Ruy de Carvalho celebra 95 anos: “O segredo da minha resistência? Não pensar na morte”

O maior e mais antigo ator português comemora hoje 95 anos como gosta: em cima do palco, na peça “A Ratoeira”, no Teatro Politeama, em Lisboa. Entrevista minutos antes de subir o pano.

Entrevistar Ruy de Carvalho a dois minutos de se levantar o pano da peça “A Ratoeira” num Teatro Politeama cheio é um desafio, sobretudo quando as cadeiras, as mesas ou os outros adereços do cenário não podem mudar de posição para se realizar a reportagem da N-TV e a repórter fotográfica e a responsável pela captação de vídeo se debatem com a pouca luz.

Mas o decano dos atores portugueses, nascido em Lisboa, a 1 de março de 1927, faz imperar a serenidade. “Ainda temos tempo, meus filhos”. Aos 95 anos, Ruy de Carvalho é um dos protagonistas da peça escrita por Agatha Christie, encenada por Paulo Sousa Costa e com a participação de Daniel Cerca Santos, Elsa Galvão, Filipe Crawford, Henrique Carvalho – neto do ator -, Luís Pacheco, Sara Cecília e Sofia de Portugal. “A Ratoeira” conta a história de um assassino que se encontra entre os hóspedes de uma estalagem, um deles interpretado pelo aniversariante desta noite.

Hoje, dia de aniversário, Ruy de Carvalho vai ser alvo de uma homenagem no Politeama, com os aplausos do público e uma exposição. “Vou, com certeza, ficar muito emocionado. Primeiro, porque vão estar cá muitos amigos para me verem – sou um homem muito feliz nesse aspeto -, e vai ser um dia bonito, sobretudo por estar a representar”, começa por referir.

O ator mostra um fulgor fora do comum e não tem dúvidas quando é desafiado a justificar o segredo para uma resistência nos palcos, nas novelas ou no cinema em mais de nove décadas. “O segredo? Não pensar na morte. A vida é para ser vivida, só morremos na altura em que tiver de ser. Quando vier a morte vem, nós partimos e descansamos”, afirma.

Para estes 95 anos, os desejos de Ruy de Carvalho são muito claros. “Os meus desejos são que o Teatro em Portugal continue a ter êxito como tem estado a acontecer, o público está a voltar a ver espetáculos. É algo que me deixa muito feliz se o público continuar a ajudar-nos a viver”, defende.
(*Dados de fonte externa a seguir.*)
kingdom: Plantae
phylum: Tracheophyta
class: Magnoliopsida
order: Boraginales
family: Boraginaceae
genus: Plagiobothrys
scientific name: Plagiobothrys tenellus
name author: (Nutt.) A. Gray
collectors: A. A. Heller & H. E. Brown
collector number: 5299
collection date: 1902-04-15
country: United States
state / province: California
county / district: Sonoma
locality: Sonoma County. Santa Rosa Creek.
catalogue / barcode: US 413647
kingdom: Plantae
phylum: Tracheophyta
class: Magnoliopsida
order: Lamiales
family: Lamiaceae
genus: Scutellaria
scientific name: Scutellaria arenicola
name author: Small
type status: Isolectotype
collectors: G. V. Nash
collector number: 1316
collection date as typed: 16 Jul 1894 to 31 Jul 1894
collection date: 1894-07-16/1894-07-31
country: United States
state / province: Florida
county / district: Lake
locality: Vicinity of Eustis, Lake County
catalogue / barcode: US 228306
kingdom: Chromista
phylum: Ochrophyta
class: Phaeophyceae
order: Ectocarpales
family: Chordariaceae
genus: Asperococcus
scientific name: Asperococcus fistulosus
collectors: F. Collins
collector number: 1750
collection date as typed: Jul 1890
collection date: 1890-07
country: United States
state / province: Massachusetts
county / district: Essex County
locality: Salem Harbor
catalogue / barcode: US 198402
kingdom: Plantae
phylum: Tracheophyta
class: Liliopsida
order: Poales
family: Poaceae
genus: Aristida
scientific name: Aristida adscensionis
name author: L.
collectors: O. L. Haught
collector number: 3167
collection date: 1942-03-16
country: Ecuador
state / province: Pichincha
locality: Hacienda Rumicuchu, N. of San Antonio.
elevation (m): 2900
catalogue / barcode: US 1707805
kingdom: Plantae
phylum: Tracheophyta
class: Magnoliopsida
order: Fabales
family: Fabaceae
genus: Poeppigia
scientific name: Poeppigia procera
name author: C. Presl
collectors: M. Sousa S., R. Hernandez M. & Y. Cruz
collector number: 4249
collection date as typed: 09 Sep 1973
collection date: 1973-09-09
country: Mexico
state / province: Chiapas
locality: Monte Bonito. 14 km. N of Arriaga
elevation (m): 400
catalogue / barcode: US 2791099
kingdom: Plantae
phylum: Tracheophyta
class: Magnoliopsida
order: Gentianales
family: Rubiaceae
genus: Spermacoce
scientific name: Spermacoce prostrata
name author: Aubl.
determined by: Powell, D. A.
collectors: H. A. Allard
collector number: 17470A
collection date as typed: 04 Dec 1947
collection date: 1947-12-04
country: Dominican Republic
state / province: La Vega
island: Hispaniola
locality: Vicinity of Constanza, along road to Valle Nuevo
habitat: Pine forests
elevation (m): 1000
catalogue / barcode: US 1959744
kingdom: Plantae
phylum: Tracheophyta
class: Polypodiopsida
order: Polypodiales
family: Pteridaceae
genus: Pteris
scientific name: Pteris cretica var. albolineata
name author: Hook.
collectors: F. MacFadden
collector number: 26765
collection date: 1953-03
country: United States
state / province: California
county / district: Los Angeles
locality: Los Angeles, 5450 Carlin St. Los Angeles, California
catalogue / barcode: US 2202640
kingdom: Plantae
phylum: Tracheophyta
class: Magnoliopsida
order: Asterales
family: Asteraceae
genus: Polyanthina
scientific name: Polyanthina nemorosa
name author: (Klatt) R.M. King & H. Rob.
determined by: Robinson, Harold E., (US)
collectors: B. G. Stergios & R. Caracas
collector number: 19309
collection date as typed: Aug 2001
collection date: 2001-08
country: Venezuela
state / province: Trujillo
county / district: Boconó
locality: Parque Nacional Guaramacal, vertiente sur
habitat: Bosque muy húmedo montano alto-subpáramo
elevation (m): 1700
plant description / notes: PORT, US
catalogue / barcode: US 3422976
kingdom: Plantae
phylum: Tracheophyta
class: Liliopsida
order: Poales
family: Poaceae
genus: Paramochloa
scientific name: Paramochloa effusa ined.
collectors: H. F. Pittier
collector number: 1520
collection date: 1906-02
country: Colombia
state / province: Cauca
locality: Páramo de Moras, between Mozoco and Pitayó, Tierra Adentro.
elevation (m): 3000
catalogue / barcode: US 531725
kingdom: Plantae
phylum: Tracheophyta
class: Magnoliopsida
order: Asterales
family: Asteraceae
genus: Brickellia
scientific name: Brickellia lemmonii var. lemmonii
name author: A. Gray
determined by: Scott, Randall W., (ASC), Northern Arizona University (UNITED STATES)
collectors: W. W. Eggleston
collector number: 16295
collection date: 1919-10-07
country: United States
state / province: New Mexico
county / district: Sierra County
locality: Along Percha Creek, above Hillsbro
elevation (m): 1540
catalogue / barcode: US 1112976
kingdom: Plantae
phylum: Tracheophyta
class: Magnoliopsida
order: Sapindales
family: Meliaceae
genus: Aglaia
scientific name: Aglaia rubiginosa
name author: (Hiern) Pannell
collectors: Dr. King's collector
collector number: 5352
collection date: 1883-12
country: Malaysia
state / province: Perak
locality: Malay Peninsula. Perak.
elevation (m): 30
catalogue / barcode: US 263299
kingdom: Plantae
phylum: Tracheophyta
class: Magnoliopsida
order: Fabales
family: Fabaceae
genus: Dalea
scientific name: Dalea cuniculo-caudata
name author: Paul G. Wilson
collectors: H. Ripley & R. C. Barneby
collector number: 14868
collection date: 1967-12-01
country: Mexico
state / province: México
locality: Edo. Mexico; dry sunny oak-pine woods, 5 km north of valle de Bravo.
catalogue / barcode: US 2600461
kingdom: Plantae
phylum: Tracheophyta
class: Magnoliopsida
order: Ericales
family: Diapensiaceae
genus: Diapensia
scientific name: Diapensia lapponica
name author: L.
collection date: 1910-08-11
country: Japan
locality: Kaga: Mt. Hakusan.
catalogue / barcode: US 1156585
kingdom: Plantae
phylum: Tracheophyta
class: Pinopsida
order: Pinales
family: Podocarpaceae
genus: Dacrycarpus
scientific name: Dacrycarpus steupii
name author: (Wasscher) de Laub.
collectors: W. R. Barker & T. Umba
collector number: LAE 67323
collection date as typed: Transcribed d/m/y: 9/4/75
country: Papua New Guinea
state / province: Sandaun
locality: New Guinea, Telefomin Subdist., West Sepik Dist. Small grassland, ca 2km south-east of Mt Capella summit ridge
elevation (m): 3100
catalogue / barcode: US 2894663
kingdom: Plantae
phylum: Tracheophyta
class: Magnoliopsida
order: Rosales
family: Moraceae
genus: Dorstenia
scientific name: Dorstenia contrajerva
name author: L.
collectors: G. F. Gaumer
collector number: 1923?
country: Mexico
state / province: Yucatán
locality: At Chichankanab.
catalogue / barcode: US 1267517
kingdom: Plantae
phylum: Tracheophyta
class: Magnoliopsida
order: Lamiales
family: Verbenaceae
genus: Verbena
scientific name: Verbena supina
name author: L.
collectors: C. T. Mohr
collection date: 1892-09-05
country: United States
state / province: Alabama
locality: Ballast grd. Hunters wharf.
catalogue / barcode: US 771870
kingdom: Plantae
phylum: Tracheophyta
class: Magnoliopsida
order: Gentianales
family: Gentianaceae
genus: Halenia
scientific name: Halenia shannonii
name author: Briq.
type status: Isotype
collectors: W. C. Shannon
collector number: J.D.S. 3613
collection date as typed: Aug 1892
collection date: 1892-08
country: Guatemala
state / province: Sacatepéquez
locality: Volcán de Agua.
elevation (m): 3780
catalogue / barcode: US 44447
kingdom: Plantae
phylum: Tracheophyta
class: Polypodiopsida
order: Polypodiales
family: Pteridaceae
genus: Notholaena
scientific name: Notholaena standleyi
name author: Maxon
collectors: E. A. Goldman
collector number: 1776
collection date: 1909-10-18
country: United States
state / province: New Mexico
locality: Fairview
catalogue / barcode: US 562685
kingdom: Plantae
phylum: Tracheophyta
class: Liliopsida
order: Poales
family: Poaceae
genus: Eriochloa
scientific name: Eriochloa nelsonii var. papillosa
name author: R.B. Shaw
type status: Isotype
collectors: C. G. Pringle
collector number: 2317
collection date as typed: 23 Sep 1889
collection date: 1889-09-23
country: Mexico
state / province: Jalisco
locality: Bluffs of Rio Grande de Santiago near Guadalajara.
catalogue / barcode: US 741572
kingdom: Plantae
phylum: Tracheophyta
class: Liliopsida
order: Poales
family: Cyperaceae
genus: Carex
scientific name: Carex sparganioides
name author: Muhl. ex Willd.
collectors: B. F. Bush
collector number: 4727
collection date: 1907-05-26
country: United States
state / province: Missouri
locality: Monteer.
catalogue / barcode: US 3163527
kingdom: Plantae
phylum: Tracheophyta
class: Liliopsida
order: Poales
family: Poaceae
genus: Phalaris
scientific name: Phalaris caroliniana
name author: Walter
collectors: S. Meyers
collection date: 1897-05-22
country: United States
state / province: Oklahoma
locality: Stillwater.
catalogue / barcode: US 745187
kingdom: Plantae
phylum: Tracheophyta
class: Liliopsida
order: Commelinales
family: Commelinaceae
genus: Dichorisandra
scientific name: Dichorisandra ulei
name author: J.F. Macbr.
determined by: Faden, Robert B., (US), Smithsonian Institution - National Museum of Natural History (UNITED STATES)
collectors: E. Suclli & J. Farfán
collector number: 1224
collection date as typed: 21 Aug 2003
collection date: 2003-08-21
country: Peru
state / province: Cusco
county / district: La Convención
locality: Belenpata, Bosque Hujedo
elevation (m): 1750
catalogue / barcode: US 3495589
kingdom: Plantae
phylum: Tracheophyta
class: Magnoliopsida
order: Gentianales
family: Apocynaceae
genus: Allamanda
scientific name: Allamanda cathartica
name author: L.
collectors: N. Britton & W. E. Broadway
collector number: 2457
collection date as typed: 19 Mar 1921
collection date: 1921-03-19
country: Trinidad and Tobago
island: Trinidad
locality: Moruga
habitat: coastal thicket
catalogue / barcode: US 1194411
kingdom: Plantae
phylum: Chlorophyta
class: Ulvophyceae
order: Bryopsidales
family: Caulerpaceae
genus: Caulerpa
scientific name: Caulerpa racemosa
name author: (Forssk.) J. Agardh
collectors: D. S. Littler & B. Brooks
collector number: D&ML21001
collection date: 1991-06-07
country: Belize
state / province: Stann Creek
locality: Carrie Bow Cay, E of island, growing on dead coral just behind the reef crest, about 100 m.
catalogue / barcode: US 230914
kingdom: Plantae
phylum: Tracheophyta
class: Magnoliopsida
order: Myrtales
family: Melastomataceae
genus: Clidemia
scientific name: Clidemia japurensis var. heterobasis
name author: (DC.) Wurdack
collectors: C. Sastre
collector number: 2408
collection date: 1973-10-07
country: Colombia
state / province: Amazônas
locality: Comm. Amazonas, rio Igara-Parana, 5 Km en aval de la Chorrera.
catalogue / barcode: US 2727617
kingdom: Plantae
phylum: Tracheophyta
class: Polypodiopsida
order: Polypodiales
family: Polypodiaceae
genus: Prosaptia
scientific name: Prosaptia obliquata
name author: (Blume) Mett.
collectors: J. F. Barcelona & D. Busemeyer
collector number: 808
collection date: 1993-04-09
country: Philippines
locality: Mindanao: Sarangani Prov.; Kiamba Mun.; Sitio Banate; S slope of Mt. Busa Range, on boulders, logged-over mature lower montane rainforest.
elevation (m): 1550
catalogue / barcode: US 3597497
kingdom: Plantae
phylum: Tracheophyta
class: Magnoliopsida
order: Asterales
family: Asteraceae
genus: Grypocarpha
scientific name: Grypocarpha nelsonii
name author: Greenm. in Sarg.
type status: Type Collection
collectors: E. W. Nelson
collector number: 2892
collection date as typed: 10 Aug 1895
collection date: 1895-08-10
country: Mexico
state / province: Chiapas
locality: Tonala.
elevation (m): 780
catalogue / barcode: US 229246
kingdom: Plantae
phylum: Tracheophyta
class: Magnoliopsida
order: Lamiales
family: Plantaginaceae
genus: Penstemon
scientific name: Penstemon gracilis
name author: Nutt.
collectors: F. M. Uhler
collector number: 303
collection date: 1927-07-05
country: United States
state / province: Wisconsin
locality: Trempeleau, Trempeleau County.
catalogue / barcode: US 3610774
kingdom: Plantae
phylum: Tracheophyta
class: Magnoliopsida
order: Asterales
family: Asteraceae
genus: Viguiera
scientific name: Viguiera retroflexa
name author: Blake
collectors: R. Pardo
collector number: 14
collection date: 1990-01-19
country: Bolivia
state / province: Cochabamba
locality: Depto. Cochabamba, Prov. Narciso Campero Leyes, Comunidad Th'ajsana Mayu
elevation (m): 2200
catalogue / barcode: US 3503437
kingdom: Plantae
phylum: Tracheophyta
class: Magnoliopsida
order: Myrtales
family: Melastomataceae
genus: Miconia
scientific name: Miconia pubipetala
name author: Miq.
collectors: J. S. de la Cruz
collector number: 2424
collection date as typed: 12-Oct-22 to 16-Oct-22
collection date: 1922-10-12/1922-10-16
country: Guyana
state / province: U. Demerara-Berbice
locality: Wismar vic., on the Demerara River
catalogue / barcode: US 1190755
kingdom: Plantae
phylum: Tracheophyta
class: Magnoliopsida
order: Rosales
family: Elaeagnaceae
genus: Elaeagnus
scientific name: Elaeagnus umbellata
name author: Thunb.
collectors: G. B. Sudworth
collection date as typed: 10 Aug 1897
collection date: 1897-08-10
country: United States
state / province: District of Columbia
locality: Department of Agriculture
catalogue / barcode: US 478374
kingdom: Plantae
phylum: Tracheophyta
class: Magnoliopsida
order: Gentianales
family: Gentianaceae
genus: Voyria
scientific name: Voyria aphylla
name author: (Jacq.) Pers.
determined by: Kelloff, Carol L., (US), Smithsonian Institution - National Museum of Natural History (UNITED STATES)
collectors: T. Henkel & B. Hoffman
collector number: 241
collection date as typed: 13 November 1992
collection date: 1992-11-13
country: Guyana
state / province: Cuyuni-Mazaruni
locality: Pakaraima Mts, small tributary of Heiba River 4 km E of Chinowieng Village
Espetador atento a tudo o que se passa na atualidade, o ator não deixa de pedir a palavra para comentar o conflito entre a Rússia e a Ucrânia. “Não quero viver outra guerra mundial. Já vivi uma intensamente e senti outras perto e já não queria viver mais guerra nenhuma. Acho que os homens devem ter é juízo e amarem-se uns aos outros, que foi o que Cristo pediu”, diz, à despedida.

Rui Alberto Pires de Carvalho, mais conhecido por Ruy de Carvalho, tem uma das maiores carreiras que há registo, no teatro, cinema ou televisão. Começou a trabalhar no teatro amador em 1942, no grupo da Mocidade Portuguesa com a peça “O Jogo para o Natal de Cristo”. A estreia profissional aconteceria cinco anos mais tarde, no Teatro Nacional, na comédia “Rapazes de Hoje”.

Ao longo dos anos participou em inúmeras peças, muitas das quais ao lado da amiga Eunice Muñoz, como em “A Casa do Lago”, em 2002, também no Politeama.

Em televisão estreou-se na RTP em 1957, com “Monólogo do Vaqueiro”, e, nos anos 80, notabilizou-se na primeira novela portuguesa – “Vila Faia” -, mais tarde em “Origens” e na série “Gente Fina é Outra Coisa”. A sua mais recente participação em novela foi em “Nazaré”, exibida pela SIC no ano passado.

No cinema, Ruy de Carvalho abraçou a sétima arte em 1951, no filme “Eram 200 Irmãos”.

O ator foi condecorado com a Grã-Cruz da Ordem de Mérito, recebeu a Medalha de Mérito Cultural, o Prémio Carreira e o Prémio Sophia.